Latin: Fraxinus americana
Description - grows to a height of 15-24 m. Crown is a narrow to open and pyramidal in shape. Since 1920, White and Red Ash has been affected by the disease ash yellows. The tree looses vigour until death from a virus-like organism. White Ash lives longer than other ash species.
Leaf - 5 - 9 leaflets form along opposite sides of the leaf stalk in a compound leaf. The undersurface is whitened with prominent veins and sometimes hair. Margins of leaves can be smooth or toothed.
Bark - grey, smooth at first, but becomes furrowed into diamond shaped, interlacing, flat-topped ridges during maturation.

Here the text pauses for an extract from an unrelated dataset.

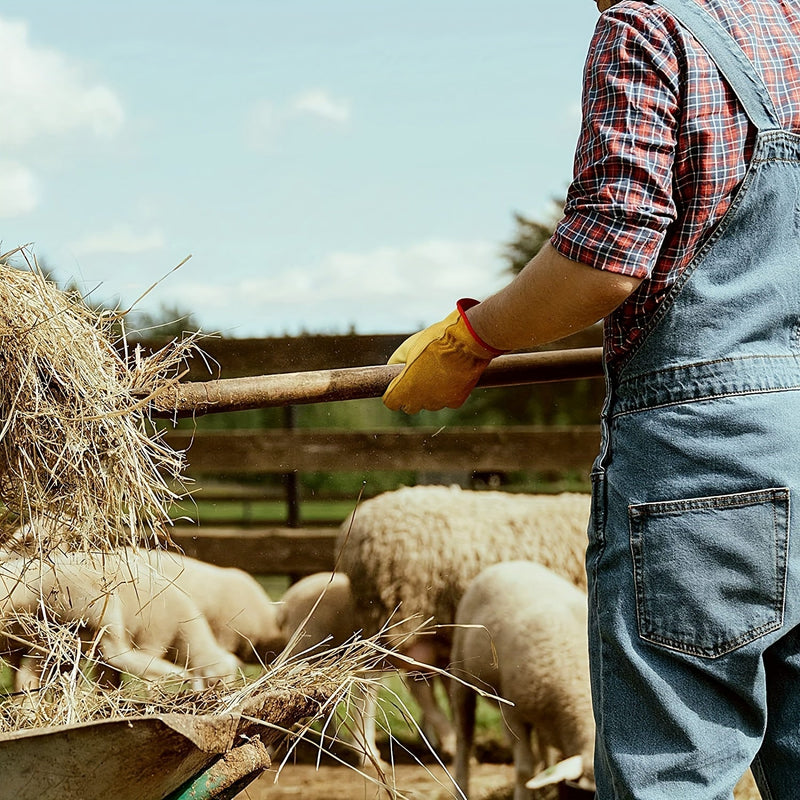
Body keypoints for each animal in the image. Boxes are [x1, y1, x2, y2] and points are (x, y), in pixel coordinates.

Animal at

Bud - blunt, covered with short, rusty, tan hairs and deep set in U shaped leaf scares. Varies from pointed to rounded and broadly oval in shape. Scales in 4 pairs with the outer 2 with a ridge down the centre and pointed.

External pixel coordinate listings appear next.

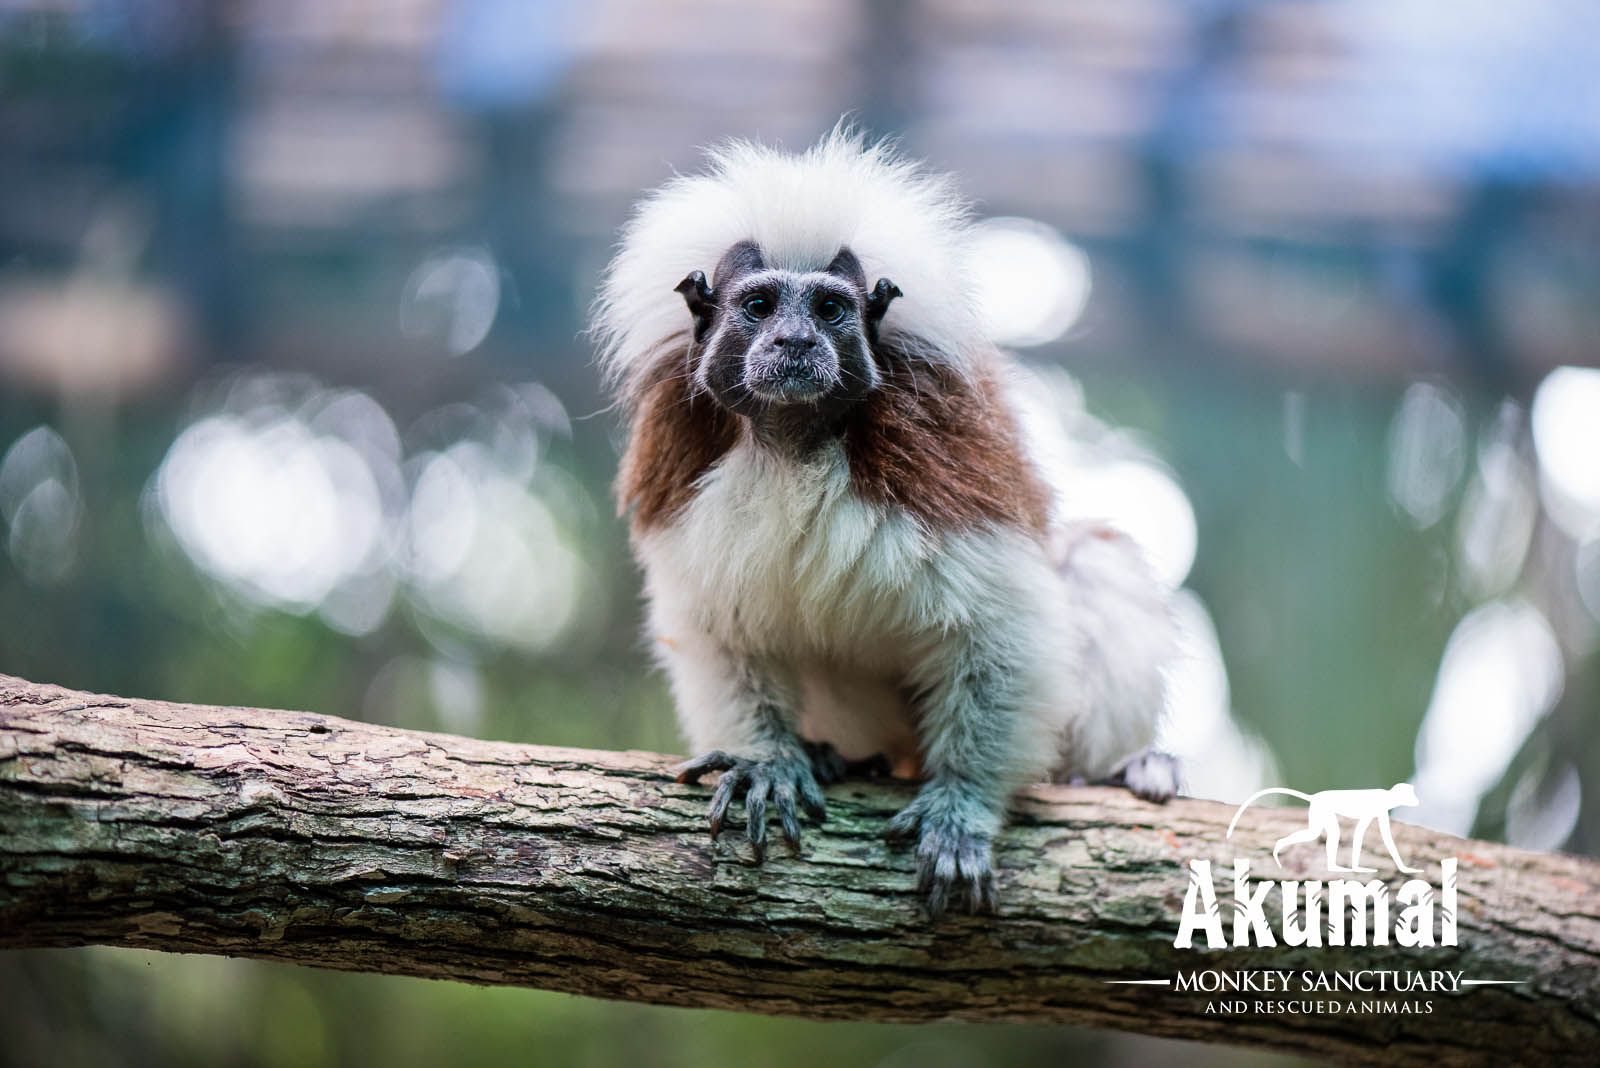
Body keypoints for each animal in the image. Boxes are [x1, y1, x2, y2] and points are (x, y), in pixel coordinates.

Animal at [593, 128, 1180, 917]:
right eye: (759, 306)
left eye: (830, 309)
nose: (794, 342)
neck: (794, 443)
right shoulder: (679, 460)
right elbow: (720, 627)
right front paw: (769, 762)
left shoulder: (943, 462)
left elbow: (1006, 625)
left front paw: (961, 807)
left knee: (1095, 557)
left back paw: (1117, 768)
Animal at [1225, 783, 1422, 874]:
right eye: (1411, 794)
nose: (1417, 800)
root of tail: (1315, 797)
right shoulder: (1378, 807)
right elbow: (1362, 833)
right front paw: (1358, 868)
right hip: (1321, 808)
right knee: (1322, 833)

Twig - stout, shiny, greenish brown, and raised at leaf stalk junctions creating a knobby appearance.
Flower - flowers appear before leaves fully grown in clusters without petals looking like tassels. Male and female flowers are on separate trees. Male flowers grow in clusters as large as 6 cm in black and purple.
Fruit - winged keys (samara) crow in drooping clusters, wing pointed or notched at tip. As they ripen, they turn from bright green to dull brown.
Habitat - moist, well-drained soils, dry sandy soil, and moist clay.
Wood - most valuable of the ash species. The wood is used for tool handles, baseball bats, hockey sticks, oars, furniture, flooring, and veneers.